TMI: 7 Posts Not to Share on Social Media
We’ve all seen it happen: Someone we know discovers the wonderful world of social media, and ends up sharing obnoxious or downright embarrassing posts. You want to help the poor guy or girl out by letting them know what they are doing…but, instead you opt out of their status updates.
Facebook, Twitter and LinkedIn are great tools to connect with your peers and allow you to share your thoughts and feelings. But, regardless of what you can share, there are limits to what you should share if you want to keep your friends and followers.
When is the information-sharing too much? Here are 7 Posts Not to Share on Social Media and you should avoid:
1. The “Over-sharing” Post
This post can take two forms. It can be posting too frequently or posting information that you should only tell your best friend (or in some cases, both).
If you are posting hourly updates on what you see outside your window and what you tripped over at home, stop! Would you take the same interest in someone else’s mundane daily routine? Not every thought you have needs to be shared. That applies as well to posts about bowel movements or photos of flesh wounds. Don’t air your dirty laundry! Keep it for your eyes only.
RULE OF THUMB: Post a maximum of three times a day (unless you are engaging with a specific person or group), and limit posts to things you’d be comfortable showing to your grandparents or a romantic interest.
2. The “Poor me!” Post
From the beginning of social networking, there have been people who’ve abused the system by constantly seeking attention and affirmation. Emotional posts like “I don’t have anyone to hang out with” or “I need a girlfriend” often invoke a response from followers, but aren’t the best way to gain respect.
We all have our own unique struggles, and it’s okay to reach out for support from friends and family every once in awhile. But, if every day is a new setting for drama, you should look into further help offline.
RULE OF THUMB: Keep public posts positive! If you need further support, use private messages to gain feedback from friends.
3. The “Selfie” Post
On the flip side of the “poor me” post is the “selfie” post. Made infamous recently by Ellen DeGeneres’ widely-shared celebrity selfie and the catchy “#Selfie” song, a selfie post is just as it sounds—a picture of yourself, taken by yourself.
Of course, there are times that you may be forced to take a selfie.

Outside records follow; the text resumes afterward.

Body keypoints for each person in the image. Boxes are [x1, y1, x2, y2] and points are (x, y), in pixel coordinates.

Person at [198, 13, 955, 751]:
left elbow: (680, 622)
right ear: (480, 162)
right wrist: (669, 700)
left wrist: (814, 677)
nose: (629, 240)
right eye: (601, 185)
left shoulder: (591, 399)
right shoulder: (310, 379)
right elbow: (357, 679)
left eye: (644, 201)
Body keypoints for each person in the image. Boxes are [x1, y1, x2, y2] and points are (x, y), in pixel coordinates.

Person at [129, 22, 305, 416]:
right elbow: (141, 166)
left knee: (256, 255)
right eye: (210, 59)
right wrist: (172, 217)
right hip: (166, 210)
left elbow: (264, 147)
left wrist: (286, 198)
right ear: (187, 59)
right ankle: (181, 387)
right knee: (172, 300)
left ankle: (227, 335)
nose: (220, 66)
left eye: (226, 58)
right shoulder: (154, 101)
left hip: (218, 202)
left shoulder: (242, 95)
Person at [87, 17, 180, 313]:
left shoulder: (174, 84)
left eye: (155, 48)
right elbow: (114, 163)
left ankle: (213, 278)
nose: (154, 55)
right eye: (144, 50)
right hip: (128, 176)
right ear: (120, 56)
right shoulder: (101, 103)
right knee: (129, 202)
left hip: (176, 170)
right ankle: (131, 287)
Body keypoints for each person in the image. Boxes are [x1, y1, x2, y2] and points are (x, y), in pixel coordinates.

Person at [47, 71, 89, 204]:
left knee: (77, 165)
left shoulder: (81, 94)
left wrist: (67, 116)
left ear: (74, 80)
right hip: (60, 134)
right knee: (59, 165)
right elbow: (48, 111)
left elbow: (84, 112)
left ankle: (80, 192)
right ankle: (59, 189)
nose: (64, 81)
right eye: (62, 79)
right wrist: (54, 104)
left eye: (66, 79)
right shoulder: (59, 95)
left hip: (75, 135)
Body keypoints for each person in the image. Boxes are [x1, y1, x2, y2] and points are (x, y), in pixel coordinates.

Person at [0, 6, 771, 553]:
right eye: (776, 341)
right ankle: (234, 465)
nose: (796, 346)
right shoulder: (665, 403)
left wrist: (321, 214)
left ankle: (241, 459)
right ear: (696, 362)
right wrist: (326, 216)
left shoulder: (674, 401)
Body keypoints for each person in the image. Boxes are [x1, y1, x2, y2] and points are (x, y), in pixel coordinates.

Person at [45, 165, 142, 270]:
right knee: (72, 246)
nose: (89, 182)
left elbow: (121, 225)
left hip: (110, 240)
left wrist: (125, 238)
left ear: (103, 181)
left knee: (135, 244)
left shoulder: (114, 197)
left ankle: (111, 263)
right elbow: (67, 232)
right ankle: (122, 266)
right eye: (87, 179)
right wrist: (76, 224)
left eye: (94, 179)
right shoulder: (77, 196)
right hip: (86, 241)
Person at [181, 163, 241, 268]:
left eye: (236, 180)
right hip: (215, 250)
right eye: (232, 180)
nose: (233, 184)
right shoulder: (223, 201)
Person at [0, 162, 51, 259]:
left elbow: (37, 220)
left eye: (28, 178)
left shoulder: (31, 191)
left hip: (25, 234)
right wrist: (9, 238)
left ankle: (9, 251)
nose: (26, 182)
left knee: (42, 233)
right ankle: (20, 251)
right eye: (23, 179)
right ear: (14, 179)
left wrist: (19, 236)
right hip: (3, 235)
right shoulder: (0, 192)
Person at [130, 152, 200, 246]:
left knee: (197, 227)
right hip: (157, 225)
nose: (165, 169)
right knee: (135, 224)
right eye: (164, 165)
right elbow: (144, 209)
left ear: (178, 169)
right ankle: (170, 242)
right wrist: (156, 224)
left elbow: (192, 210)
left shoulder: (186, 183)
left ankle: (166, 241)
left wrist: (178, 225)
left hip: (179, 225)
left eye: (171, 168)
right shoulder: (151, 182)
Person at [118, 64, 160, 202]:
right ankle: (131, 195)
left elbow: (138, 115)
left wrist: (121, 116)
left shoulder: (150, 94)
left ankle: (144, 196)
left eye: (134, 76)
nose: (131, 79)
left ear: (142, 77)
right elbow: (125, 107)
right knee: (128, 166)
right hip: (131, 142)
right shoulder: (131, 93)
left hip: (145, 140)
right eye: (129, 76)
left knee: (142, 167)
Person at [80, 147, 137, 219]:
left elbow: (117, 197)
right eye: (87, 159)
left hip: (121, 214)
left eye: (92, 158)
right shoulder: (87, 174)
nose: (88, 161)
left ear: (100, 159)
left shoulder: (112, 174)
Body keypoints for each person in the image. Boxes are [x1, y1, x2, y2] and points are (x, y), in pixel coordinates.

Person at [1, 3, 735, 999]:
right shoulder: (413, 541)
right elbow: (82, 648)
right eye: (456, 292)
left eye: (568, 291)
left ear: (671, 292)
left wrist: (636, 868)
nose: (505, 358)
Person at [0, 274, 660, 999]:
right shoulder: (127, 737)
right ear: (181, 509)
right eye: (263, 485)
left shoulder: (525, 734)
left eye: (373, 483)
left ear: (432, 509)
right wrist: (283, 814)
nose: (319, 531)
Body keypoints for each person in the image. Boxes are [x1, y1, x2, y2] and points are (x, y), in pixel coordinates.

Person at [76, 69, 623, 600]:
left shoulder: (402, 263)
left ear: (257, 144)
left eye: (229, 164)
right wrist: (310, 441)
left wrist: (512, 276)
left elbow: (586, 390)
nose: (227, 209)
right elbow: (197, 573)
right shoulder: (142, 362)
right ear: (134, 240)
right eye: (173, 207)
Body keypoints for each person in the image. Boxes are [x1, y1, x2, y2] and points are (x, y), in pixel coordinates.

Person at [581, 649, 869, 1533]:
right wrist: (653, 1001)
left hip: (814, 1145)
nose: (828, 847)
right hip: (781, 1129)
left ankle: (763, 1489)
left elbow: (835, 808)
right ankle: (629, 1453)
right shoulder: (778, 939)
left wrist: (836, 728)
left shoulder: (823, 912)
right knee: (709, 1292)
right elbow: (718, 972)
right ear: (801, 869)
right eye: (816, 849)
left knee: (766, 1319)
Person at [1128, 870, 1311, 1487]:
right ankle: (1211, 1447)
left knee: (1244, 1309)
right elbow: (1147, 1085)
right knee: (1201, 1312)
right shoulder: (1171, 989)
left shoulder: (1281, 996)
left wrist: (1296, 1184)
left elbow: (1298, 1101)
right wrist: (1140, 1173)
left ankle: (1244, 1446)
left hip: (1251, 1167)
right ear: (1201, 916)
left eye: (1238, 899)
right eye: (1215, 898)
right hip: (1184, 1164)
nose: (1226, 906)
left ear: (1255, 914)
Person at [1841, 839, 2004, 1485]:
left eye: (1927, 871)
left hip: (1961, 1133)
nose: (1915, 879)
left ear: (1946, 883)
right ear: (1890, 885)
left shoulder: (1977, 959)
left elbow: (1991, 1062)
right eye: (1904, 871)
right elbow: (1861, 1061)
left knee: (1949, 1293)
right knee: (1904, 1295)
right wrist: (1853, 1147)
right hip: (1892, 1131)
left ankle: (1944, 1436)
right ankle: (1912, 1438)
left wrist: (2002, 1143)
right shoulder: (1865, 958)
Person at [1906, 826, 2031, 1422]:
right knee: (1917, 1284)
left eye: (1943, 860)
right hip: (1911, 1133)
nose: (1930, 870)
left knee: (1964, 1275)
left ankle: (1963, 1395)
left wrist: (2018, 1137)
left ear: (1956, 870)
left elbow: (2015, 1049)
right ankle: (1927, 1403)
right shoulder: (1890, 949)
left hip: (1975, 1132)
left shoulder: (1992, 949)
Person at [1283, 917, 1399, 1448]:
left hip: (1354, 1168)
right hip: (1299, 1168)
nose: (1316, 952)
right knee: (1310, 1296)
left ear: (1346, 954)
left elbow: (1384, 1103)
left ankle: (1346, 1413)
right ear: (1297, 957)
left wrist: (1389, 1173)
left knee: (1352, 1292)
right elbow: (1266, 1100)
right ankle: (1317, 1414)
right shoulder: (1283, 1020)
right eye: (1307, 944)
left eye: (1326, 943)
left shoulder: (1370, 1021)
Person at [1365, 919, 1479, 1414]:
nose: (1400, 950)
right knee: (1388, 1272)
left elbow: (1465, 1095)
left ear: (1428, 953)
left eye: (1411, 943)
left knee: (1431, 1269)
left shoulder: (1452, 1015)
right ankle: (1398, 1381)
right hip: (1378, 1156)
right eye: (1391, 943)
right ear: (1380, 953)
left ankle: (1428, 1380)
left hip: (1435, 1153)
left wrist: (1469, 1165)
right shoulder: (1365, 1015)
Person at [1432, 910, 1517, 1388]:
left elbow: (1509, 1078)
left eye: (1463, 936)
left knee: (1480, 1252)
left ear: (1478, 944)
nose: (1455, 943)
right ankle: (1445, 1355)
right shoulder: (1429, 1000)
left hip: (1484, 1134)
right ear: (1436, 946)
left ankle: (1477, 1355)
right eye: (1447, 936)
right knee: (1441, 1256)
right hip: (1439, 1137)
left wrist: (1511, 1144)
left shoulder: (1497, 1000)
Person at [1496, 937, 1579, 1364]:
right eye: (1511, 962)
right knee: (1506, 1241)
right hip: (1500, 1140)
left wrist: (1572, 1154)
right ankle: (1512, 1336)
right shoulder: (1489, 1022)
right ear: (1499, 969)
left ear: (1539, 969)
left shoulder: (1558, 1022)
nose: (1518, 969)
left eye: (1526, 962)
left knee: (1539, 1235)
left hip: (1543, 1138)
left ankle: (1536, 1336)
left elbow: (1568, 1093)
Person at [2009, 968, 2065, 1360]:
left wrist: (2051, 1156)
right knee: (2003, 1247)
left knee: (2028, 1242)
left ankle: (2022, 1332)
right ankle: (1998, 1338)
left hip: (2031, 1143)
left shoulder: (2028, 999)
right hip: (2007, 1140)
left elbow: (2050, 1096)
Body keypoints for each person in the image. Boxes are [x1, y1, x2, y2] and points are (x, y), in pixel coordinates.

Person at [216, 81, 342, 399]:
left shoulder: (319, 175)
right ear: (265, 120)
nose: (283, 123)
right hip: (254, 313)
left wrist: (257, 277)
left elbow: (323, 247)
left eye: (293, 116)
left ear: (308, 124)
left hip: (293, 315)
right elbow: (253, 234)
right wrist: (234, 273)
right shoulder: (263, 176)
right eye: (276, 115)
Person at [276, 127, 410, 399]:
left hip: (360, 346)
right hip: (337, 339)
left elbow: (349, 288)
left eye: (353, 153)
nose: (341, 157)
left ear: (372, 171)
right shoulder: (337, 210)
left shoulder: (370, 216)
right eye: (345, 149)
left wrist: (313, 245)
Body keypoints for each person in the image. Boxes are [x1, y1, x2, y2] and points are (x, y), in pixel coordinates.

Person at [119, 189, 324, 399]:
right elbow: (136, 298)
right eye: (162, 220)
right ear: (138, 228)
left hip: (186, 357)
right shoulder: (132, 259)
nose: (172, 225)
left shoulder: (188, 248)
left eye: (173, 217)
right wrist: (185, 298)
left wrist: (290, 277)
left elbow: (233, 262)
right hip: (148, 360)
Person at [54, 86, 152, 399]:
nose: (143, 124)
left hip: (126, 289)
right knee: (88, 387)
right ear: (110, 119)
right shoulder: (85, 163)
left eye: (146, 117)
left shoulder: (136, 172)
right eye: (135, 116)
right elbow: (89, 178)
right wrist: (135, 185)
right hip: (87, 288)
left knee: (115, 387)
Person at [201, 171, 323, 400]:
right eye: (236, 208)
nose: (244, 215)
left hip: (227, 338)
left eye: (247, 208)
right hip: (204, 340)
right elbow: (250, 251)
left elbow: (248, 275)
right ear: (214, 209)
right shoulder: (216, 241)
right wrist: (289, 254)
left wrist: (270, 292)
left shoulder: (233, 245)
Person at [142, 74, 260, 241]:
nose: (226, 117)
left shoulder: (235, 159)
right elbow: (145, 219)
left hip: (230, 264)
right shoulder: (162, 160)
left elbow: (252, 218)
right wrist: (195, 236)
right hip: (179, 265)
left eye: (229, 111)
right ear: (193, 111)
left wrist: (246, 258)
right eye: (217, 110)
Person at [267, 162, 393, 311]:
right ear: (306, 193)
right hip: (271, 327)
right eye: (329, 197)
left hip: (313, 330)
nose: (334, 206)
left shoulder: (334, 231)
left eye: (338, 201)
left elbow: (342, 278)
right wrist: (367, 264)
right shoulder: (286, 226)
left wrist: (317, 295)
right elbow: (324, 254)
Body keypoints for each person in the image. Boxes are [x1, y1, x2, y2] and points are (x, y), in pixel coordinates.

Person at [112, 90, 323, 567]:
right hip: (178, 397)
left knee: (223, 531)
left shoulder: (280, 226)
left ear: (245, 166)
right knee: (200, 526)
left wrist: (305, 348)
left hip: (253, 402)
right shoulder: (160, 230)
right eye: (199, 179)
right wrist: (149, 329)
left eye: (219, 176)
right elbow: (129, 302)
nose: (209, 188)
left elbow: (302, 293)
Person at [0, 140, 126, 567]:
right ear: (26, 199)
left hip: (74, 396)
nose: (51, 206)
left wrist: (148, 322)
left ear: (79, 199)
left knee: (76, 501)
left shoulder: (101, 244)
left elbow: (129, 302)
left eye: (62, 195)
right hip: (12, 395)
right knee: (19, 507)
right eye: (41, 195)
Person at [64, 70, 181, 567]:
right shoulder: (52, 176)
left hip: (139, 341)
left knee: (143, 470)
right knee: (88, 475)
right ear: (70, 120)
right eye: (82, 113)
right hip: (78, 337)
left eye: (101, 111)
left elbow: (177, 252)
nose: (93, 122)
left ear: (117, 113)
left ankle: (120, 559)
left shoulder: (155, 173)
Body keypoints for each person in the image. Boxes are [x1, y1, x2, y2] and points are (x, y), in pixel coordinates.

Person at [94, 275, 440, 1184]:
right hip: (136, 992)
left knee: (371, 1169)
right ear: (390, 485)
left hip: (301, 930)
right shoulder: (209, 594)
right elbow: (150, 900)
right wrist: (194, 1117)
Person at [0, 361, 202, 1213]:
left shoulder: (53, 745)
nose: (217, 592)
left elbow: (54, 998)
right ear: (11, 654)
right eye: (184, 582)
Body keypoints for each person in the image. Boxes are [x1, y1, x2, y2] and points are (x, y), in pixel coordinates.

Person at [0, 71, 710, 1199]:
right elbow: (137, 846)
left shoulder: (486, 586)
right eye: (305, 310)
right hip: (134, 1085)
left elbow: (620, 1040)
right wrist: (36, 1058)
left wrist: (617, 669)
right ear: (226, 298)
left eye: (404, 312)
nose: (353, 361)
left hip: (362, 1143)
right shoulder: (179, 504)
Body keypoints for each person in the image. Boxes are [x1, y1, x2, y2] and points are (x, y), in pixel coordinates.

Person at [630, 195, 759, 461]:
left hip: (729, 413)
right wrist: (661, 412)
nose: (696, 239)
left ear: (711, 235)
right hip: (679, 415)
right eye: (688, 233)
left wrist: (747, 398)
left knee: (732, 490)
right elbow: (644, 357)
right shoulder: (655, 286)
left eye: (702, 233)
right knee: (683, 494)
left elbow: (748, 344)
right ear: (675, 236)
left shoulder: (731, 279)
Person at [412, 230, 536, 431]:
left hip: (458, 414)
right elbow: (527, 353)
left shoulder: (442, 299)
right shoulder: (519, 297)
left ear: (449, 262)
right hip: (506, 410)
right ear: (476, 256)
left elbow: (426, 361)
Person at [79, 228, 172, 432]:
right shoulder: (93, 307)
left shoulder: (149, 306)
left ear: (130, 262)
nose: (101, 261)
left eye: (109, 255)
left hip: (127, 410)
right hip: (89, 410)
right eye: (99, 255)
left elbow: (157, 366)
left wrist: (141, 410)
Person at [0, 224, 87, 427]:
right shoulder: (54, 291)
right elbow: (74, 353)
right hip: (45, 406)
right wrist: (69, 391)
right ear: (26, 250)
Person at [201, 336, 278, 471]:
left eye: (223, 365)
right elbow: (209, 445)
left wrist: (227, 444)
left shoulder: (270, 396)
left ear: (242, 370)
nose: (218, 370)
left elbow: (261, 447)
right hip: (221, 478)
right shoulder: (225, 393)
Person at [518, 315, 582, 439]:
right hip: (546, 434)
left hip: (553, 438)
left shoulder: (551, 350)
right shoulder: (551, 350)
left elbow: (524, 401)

Maybe you are solo on a work trip, or you are at a fun concert with friends and find it easier to do a selfie group shot. But, you shouldn’t be posting selfies if you’re taking photos of yourself for no other reason than to gain self-gratifying comments.
RULE OF THUMB: Only post selfies when you are doing something outside of the norm or when you’re with friends.
4. The “Let’s Fight” Post
Don’t post something controversial just to watch your friends quibble over it, or let a heated debate get out of control in a public space. Every time that you respond to an argument, a notification may be sent to your friends. It doesn’t make you appear to be the better person if you can’t let something go.
RULE OF THUMB: If an online argument is getting under your skin or taking up too much space, take the conversation offline or to a personal message.
5. The “Drunk” Post
There was a time when you could limit the damage from your drunken revelries to phone conversations, undeveloped film rolls and the memories of the friends you were with. Now, incriminating photos from your night out and embarrassing posts can be shared with only a few clicks of a button. Being drunk impairs your online judgment, similar to you thinking someone is much more attractive than in reality.
RULE OF THUMB: If you realize you’re intoxicated, restrict access to your phone and social networks! Apps exist that will block you from making posts to social networks, such as “Drunk Detector,” or that I identify whether or not your text or post is suitable to share, like “Drunk Text Savior.” If it’s too late, the app “Last Night Never Happened” will automatically delete the posts you made while drunk.
6. The “Work Information” Post
Avoid posting information specific to your organization unless it’s already public knowledge. Some companies have social media policies that forbid workers from even mentioning their company unless it’s linking to the company’s own updates. That goes as well for complaints about your boss or co-workers, because that information can come back to haunt you.
RULE OF THUMB: Share information only if it’s public knowledge and as your social media policy allows.
7. The “Security Violation” Post
Your identity is at risk if you share your home address, travel or financial information publicly. Also beware of sharing answers to security questions such as your place of birth, first pet, favourite book, and favourite colour.
RULE OF THUMB: Review and screen your profile and posts for potential security issues.